Oil smells "chemically". Assuming its gas that is going into the oil from those 2 cylinders. But what would cause these dead cylinders. Previous owner said he had a new head put on and drove it a couple months and now lost compression. Think the new head burnt some of its valves? Another thing, 2 of the bolts that hold the valve cover down (the two between the cams towards passenger side) seem to be stripped out. They will not tighten down, thus allowing oil to leak out. Also, person following me said "when going through the gears it blows blue smoke out the back" One last thing: I pulled the engine codes and I got 26- QUAD-DRIVER (QDM) ERROR 32- EXHAUST GAS RECIRCULATION (EGR) CIRCUIT 43- ELECTRONIC SPARK CONTROL (ESC) CIRCUIT What do you think? |
do the compression test and verify cyl compression or lack thereof.
Post compression of all cylinders Do not worry about chasing codes until you determine whether the engine is salvageable. Didn't know you could run an s car on 2 cyls (I've done it on 3) |
Monday a friend of mine with a newly purchased 1982 Corvette, a one owner low mileage car, and I drove over to an upholstery shop to get an estimate on having the seats upholstered. My first comment before the car had gone a half a mile was this is running bad.
His response was, it runs faster than my Hybred so it seems o.k. to me. The car quit before we got home. Loose battery connection caused ignition and/or fuel injection problems. Fix loose connection, car starts runs a whole bunch better. I am a car guy and a good mechanic. He? on the other hand is a wanna be car guy and knows how to put gas in it. I personally fail to understand how a four cylinder car can potentially have 2 cylinders dead and still be described as runs and drives o.k., which points out that a subjective interpretation of a condition in many cases is a misinformed opinion. Something is dead wrong and the suggestion is to get done or do it yourself, a compression test. Something needed to diagnose the operation of your engine. There is an opinion assumed that you know what one is or have the capability of doing it yourself. I do. I have the tools. I takes about 20 min. and it helps to have a second person to help you. Or. Find some one to do it. But I am a car guy and a passable shade tree mechanic.' Your error codes could be generated and the operative word is COULD BE not is, generated by one or more cylinders are not capable of working for what ever reason. They do not identify the reason but are one more indicator as to something is wrong. Burning oil, thus the blue smoke out the tail pipe also indicate a problem. That in conjunction with the error codes point at a problem. They also point at the need to obtain a compression test which will give a clear indicator on the need to do additional work. You ask what I think. My answer is? You need to obtain some in depth diagnostic work, such as a compression test. But it is beginning to sound like no matter what some one told you about the engine in that car, something serious is wrong with it which is going to require a decision on your part as to what to do with the car and it's engine. And considering the age of the car and the cost of repairing it the solutions range from replacing the engine to replacing the car. And anything at this point in time is nothing more than a guess. |
ok.

[TASK SET]:
A) Copy the engine trouble thread word for word, between "Post compression of" and "is running bad.", inclusive.
B) Carry on the engine trouble thread from its final post.
Leave the lines that come next alone; no task uses them.

[GIVEN RECORDS]:
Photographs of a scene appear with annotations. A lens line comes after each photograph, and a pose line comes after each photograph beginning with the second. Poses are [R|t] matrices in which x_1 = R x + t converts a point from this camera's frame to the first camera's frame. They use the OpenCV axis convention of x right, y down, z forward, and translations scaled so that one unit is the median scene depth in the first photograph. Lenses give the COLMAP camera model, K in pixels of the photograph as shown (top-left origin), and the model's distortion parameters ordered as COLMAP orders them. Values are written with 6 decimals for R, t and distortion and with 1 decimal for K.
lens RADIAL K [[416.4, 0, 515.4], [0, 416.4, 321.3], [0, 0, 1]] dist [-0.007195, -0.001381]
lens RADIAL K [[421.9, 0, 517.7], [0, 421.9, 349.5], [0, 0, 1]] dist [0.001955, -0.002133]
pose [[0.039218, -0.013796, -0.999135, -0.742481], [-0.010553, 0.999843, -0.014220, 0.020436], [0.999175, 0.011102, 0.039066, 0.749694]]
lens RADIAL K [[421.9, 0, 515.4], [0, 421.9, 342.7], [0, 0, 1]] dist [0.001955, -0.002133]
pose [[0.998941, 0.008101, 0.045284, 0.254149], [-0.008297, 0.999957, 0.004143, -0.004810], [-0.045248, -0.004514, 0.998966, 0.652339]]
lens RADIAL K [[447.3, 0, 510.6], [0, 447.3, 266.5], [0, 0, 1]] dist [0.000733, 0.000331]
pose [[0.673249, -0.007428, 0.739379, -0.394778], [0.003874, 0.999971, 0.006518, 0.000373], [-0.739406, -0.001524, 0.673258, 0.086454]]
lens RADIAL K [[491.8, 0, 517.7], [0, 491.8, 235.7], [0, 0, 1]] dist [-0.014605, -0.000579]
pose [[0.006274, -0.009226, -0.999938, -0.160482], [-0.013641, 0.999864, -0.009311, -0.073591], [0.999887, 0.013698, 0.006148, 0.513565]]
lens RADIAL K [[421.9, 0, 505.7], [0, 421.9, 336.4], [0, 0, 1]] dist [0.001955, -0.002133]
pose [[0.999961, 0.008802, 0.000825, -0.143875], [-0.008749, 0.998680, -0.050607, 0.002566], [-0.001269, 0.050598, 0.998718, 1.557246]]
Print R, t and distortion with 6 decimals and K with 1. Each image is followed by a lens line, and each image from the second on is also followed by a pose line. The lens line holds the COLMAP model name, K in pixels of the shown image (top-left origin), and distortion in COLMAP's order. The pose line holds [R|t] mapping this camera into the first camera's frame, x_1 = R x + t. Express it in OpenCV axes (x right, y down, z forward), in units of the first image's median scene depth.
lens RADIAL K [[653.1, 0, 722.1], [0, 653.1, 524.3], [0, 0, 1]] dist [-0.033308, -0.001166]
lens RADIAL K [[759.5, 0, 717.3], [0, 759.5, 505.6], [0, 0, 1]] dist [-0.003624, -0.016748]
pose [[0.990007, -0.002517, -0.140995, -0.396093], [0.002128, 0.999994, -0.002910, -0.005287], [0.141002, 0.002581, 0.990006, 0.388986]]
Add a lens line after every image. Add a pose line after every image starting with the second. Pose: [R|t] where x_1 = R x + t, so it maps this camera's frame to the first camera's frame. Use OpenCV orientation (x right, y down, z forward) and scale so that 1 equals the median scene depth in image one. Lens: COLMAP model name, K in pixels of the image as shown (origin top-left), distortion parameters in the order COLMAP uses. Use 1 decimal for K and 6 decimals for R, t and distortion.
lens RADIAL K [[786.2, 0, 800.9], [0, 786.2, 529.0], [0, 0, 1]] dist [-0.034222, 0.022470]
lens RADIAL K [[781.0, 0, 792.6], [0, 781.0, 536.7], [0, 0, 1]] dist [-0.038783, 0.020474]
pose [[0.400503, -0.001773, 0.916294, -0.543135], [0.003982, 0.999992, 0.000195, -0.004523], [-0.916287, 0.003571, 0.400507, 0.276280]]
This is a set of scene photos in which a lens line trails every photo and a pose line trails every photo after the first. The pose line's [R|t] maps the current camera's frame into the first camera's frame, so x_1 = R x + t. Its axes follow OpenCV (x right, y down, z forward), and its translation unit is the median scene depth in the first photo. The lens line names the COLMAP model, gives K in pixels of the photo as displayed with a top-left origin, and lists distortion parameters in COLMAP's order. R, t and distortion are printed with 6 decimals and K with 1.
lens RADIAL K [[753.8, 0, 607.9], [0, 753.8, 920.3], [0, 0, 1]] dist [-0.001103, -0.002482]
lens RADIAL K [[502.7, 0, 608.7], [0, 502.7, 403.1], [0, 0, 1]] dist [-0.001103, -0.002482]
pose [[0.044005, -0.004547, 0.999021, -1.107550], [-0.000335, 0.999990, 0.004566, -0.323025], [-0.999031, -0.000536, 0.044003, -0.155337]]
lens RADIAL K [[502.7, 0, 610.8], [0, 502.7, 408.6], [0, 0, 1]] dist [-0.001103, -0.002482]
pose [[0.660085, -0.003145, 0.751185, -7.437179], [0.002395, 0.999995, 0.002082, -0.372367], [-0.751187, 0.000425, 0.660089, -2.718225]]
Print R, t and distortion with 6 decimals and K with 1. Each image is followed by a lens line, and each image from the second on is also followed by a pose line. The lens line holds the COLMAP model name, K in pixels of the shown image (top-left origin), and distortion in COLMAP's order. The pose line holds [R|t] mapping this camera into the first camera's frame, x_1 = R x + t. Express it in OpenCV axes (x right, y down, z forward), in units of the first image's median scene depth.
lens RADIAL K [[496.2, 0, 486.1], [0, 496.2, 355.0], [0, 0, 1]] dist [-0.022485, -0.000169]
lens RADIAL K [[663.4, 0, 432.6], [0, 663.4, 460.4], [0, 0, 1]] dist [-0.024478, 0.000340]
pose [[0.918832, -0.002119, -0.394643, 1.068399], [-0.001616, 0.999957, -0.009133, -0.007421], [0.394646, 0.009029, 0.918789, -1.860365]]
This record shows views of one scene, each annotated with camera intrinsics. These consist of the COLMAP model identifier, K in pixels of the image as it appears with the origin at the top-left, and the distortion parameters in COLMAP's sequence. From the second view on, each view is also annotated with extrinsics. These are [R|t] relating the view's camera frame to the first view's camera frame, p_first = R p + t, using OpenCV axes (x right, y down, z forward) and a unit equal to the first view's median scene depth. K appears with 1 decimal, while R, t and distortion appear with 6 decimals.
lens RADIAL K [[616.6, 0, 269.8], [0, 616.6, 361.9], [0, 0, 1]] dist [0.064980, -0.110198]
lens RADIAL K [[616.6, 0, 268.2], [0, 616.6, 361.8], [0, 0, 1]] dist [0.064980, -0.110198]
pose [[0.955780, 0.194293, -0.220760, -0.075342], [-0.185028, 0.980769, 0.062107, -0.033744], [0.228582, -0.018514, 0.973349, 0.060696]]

[RESPONSES TO THE EXERCISE]:
A)
Post compression of all cylinders Do not worry about chasing codes until you determine whether the engine is salvageable. Didn't know you could run an s car on 2 cyls (I've done it on 3) |
Monday a friend of mine with a newly purchased 1982 Corvette, a one owner low mileage car, and I drove over to an upholstery shop to get an estimate on having the seats upholstered. My first comment before the car had gone a half a mile was this is running bad.

B)
Compression test: #1- 155 #2- 160 #3- 0 #4- 150 Did dry test on all 4 and those were the results. So I did a wet test on #3 and it was still 0. Assuming some valves are effed?? Also, the spark plugs looked pretty old and nasty. These spark plug had 2 ground electrodes is that normal? #1- small amount (compared to other plugs) of deposit on center electrode. two grounds electrodes were both black. Looked like carbon. Pretty normal #2- Thick white build up on center electrode that could be chipped off. Also, a build up on one of the two ground electrodes. Looked almost burnt. #3- thick oily gummy deposit #4- Very thick white build up around center electrode, that can be chipped off like chalk- End of center electrode was black And yes the car runs like garbage but for only running on two. It runs pretty dang good. |
You have a dead cylinder. Sounds to me like one or the other of the valves is stuck open. This won't let the cylinder build compression to fire the air fuel mixture. Either that or you have a dead wire or coil. Start with the easy stuff first. Replace the plugs and wires and then check for fire on the plug before you install it. If it's firing put it in and see how it runs. Get a can of seafoam and run it thru the crankcase and then change the oil and filter.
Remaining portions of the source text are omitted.